Hmmmmmm

Well, I was lying on the bed eating ice cream, (yes, I seriously was doing that..) and at the same time while staring at the fan go round and round I was thinking about the travel and adventure programme I had just seen on Discovery Channel.

Anyway, if you had to know, I wasn't lying on my bed. I was lying on my parent's bed. That's because it's king sized, and it provides ample room for me to stretch out without the unpleasant experience of hitting the edge of the bed and creating more blue-blacks for myself.

My parent's room has a ceiling not unlike that of a Swiss chalet. Why it looks like that I'm afraid I can't explain. I know this seems like complete randomness on my part, but believe me, it makes sense.

The programme on Discovery was one of those Globe Trekker things, to San Francisco this time. I've been to San Francisco before. Just that somehow I don't remember it as it was in the programme. The programme showed the true vibrancy and character of the city, whereas when I went there it really didn't seem like much. I suppose that was because I was younger then, and I may not have understood stuff.

Then again, I don't remember doing much there except having the wind cut across my face like a knife (literaly) while I was on the deck of a speed boat rushing around in the San Francisco Bay in the deep of winter.

Why I was stupid enough to stay on the deck when I could have sought refuge somewhere else is beyond me. But I did stay on the deck. That I know because I got really really cold. Basically, I've been to a lot of places, but I don't think I've really experienced them. Now I want to go back, and experience what I've missed out.

The relation to the Swiss chalet has to do with my trip to Switzerland in December 2003. That was a long time ago, in my terms, because 2 years of my life is like 1/8th of it. Switzerland was a really cool place (pun intended).

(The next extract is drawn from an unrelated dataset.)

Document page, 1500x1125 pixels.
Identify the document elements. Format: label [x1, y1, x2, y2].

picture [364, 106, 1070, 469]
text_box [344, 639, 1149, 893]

Me being the sad deprived person I was (I know you all are thinking "yeah right") had never seen snow before. By that I mean, real snow, not the sad excuse of ice they pass off as snow to innocent young kids and not-so-innocent parents who pay a bomb just to go in there and play with ice shavings.

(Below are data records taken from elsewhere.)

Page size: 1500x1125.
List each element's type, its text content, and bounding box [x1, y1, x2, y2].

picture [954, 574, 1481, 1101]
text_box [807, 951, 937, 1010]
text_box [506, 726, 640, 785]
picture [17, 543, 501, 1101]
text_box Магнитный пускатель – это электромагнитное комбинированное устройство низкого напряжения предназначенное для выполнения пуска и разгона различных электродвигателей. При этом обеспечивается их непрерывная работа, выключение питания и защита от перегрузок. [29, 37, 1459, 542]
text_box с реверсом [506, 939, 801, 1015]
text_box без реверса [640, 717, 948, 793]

Seriously, even the ice kachang ice is more fun than that. And the ice kachang ice has colour. And it tastes nice. And also it smells better. Maybe it's just me, because how many people have had the experience of actually taking a walk inside the penguin enclosure in the Bird Park? I did, when I was in primary school. It was part of some holiday programme. To put it simply, the penguin enclosure stanked. It was absolutely not cold, and the 'ice' was like, styrofoam. It was a great disappointment.

So, Snow City, smells like a watered-down version of a penguin enclosure, has the same sad excuses of 'ice', aka, styrofoam, and has like this mountain of... ice shavings! Even the temperature cannot be trusted. Because I say that I can survive in there for like 2 hours wearing jeans and T shirt, and the temperature chart says minus 7 degrees.

Maybe the temperature is real, but they forgot a seriously important factor. The wind factor. Have you ever been to a mountain or something which can faintly pass off as a mountain (or a hill) and there is absolutely no wind?

In all, I miss those places. And I desperately want to go back to experience what I didn't get a chance to experience, or maybe I did, but I kind of don't remember. The trip to France gave me a great introduction to that country. And I do want to go back again. England, however, was more of a disappointment to me, possibly because I've been there more than once before, and somehow it just doesn't feel so nice.

But I do want to go to Ironbridge again. I want to go to the Victorian Town at Blists Hill. I don't care if the admission charge is 10 pounds. I'm going.